[Stored data]

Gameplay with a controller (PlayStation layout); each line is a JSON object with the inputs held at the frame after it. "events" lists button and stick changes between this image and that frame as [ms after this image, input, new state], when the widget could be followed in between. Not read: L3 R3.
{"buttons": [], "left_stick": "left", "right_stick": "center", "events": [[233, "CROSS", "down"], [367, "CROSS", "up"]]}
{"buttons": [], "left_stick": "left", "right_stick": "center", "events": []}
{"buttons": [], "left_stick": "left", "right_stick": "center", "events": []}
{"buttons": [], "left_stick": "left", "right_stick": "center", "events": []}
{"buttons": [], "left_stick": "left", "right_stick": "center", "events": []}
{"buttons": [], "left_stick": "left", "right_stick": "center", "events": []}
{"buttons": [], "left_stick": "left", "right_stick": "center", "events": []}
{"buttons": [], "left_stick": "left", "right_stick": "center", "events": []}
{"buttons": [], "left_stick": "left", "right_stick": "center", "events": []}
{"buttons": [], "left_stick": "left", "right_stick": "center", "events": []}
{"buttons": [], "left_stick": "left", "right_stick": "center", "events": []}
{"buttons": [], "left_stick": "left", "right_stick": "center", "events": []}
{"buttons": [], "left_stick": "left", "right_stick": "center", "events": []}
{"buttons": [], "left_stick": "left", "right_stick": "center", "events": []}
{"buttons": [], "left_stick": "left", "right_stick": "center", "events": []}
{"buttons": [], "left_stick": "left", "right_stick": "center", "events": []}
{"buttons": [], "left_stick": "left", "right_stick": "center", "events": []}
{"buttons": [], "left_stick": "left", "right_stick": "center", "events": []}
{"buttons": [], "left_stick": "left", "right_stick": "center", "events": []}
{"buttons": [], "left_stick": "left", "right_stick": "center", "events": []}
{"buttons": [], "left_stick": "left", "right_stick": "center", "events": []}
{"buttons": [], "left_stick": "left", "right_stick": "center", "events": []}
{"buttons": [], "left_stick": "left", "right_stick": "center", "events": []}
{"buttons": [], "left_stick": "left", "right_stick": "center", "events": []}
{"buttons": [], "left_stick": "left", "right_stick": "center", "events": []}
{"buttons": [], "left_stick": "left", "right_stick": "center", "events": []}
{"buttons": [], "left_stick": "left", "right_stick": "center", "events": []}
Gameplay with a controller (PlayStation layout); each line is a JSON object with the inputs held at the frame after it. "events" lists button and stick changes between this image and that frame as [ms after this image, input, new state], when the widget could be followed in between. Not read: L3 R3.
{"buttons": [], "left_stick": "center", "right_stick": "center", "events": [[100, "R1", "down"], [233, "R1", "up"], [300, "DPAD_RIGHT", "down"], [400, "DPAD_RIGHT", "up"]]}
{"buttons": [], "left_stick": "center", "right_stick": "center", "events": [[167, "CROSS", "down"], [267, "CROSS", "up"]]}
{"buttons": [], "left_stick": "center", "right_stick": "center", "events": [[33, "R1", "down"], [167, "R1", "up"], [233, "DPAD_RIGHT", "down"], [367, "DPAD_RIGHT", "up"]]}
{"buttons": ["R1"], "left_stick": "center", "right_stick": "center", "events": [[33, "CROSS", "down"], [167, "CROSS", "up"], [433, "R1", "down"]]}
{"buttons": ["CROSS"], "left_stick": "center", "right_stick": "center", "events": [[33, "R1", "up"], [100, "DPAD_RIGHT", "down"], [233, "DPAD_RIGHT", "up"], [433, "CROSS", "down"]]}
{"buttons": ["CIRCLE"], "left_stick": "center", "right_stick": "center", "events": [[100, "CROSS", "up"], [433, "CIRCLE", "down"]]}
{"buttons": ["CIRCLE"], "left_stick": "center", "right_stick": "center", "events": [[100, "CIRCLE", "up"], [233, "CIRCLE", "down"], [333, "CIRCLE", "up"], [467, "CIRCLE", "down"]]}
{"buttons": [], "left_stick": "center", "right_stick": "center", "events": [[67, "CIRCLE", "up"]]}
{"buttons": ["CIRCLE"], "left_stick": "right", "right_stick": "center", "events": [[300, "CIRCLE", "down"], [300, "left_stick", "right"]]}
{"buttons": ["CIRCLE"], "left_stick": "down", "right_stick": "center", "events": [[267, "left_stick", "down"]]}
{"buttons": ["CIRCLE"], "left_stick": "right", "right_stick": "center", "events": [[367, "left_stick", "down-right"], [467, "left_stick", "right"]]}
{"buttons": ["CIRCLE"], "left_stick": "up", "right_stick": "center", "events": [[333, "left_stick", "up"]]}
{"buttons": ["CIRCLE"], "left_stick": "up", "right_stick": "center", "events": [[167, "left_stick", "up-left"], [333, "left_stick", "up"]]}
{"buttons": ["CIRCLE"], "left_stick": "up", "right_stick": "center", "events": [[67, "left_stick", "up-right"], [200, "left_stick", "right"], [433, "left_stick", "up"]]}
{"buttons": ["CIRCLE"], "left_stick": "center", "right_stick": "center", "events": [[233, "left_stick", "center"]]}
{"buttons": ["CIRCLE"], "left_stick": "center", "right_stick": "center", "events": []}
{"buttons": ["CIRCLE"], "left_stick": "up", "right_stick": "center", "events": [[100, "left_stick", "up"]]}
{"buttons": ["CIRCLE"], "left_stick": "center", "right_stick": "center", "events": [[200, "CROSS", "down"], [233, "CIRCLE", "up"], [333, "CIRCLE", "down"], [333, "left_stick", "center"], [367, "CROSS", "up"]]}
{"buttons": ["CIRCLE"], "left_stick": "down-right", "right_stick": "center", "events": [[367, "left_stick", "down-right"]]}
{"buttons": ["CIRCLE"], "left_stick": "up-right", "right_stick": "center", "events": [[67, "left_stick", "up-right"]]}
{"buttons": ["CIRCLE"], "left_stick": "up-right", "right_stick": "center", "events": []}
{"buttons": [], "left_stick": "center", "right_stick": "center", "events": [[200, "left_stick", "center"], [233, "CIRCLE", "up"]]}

▶ What you are asked to do: Your answer should be the records themselves, returned word for word.

▶ Response below:
Gameplay with a controller (PlayStation layout); each line is a JSON object with the inputs held at the frame after it. "events" lists button and stick changes between this image and that frame as [ms after this image, input, new state], when the widget could be followed in between. Not read: L3 R3.
{"buttons": [], "left_stick": "left", "right_stick": "center", "events": [[233, "CROSS", "down"], [367, "CROSS", "up"]]}
{"buttons": [], "left_stick": "left", "right_stick": "center", "events": []}
{"buttons": [], "left_stick": "left", "right_stick": "center", "events": []}
{"buttons": [], "left_stick": "left", "right_stick": "center", "events": []}
{"buttons": [], "left_stick": "left", "right_stick": "center", "events": []}
{"buttons": [], "left_stick": "left", "right_stick": "center", "events": []}
{"buttons": [], "left_stick": "left", "right_stick": "center", "events": []}
{"buttons": [], "left_stick": "left", "right_stick": "center", "events": []}
{"buttons": [], "left_stick": "left", "right_stick": "center", "events": []}
{"buttons": [], "left_stick": "left", "right_stick": "center", "events": []}
{"buttons": [], "left_stick": "left", "right_stick": "center", "events": []}
{"buttons": [], "left_stick": "left", "right_stick": "center", "events": []}
{"buttons": [], "left_stick": "left", "right_stick": "center", "events": []}
{"buttons": [], "left_stick": "left", "right_stick": "center", "events": []}
{"buttons": [], "left_stick": "left", "right_stick": "center", "events": []}
{"buttons": [], "left_stick": "left", "right_stick": "center", "events": []}
{"buttons": [], "left_stick": "left", "right_stick": "center", "events": []}
{"buttons": [], "left_stick": "left", "right_stick": "center", "events": []}
{"buttons": [], "left_stick": "left", "right_stick": "center", "events": []}
{"buttons": [], "left_stick": "left", "right_stick": "center", "events": []}
{"buttons": [], "left_stick": "left", "right_stick": "center", "events": []}
{"buttons": [], "left_stick": "left", "right_stick": "center", "events": []}
{"buttons": [], "left_stick": "left", "right_stick": "center", "events": []}
{"buttons": [], "left_stick": "left", "right_stick": "center", "events": []}
{"buttons": [], "left_stick": "left", "right_stick": "center", "events": []}
{"buttons": [], "left_stick": "left", "right_stick": "center", "events": []}
{"buttons": [], "left_stick": "left", "right_stick": "center", "events": []}
Gameplay with a controller (PlayStation layout); each line is a JSON object with the inputs held at the frame after it. "events" lists button and stick changes between this image and that frame as [ms after this image, input, new state], when the widget could be followed in between. Not read: L3 R3.
{"buttons": [], "left_stick": "center", "right_stick": "center", "events": [[100, "R1", "down"], [233, "R1", "up"], [300, "DPAD_RIGHT", "down"], [400, "DPAD_RIGHT", "up"]]}
{"buttons": [], "left_stick": "center", "right_stick": "center", "events": [[167, "CROSS", "down"], [267, "CROSS", "up"]]}
{"buttons": [], "left_stick": "center", "right_stick": "center", "events": [[33, "R1", "down"], [167, "R1", "up"], [233, "DPAD_RIGHT", "down"], [367, "DPAD_RIGHT", "up"]]}
{"buttons": ["R1"], "left_stick": "center", "right_stick": "center", "events": [[33, "CROSS", "down"], [167, "CROSS", "up"], [433, "R1", "down"]]}
{"buttons": ["CROSS"], "left_stick": "center", "right_stick": "center", "events": [[33, "R1", "up"], [100, "DPAD_RIGHT", "down"], [233, "DPAD_RIGHT", "up"], [433, "CROSS", "down"]]}
{"buttons": ["CIRCLE"], "left_stick": "center", "right_stick": "center", "events": [[100, "CROSS", "up"], [433, "CIRCLE", "down"]]}
{"buttons": ["CIRCLE"], "left_stick": "center", "right_stick": "center", "events": [[100, "CIRCLE", "up"], [233, "CIRCLE", "down"], [333, "CIRCLE", "up"], [467, "CIRCLE", "down"]]}
{"buttons": [], "left_stick": "center", "right_stick": "center", "events": [[67, "CIRCLE", "up"]]}
{"buttons": ["CIRCLE"], "left_stick": "right", "right_stick": "center", "events": [[300, "CIRCLE", "down"], [300, "left_stick", "right"]]}
{"buttons": ["CIRCLE"], "left_stick": "down", "right_stick": "center", "events": [[267, "left_stick", "down"]]}
{"buttons": ["CIRCLE"], "left_stick": "right", "right_stick": "center", "events": [[367, "left_stick", "down-right"], [467, "left_stick", "right"]]}
{"buttons": ["CIRCLE"], "left_stick": "up", "right_stick": "center", "events": [[333, "left_stick", "up"]]}
{"buttons": ["CIRCLE"], "left_stick": "up", "right_stick": "center", "events": [[167, "left_stick", "up-left"], [333, "left_stick", "up"]]}
{"buttons": ["CIRCLE"], "left_stick": "up", "right_stick": "center", "events": [[67, "left_stick", "up-right"], [200, "left_stick", "right"], [433, "left_stick", "up"]]}
{"buttons": ["CIRCLE"], "left_stick": "center", "right_stick": "center", "events": [[233, "left_stick", "center"]]}
{"buttons": ["CIRCLE"], "left_stick": "center", "right_stick": "center", "events": []}
{"buttons": ["CIRCLE"], "left_stick": "up", "right_stick": "center", "events": [[100, "left_stick", "up"]]}
{"buttons": ["CIRCLE"], "left_stick": "center", "right_stick": "center", "events": [[200, "CROSS", "down"], [233, "CIRCLE", "up"], [333, "CIRCLE", "down"], [333, "left_stick", "center"], [367, "CROSS", "up"]]}
{"buttons": ["CIRCLE"], "left_stick": "down-right", "right_stick": "center", "events": [[367, "left_stick", "down-right"]]}
{"buttons": ["CIRCLE"], "left_stick": "up-right", "right_stick": "center", "events": [[67, "left_stick", "up-right"]]}
{"buttons": ["CIRCLE"], "left_stick": "up-right", "right_stick": "center", "events": []}
{"buttons": [], "left_stick": "center", "right_stick": "center", "events": [[200, "left_stick", "center"], [233, "CIRCLE", "up"]]}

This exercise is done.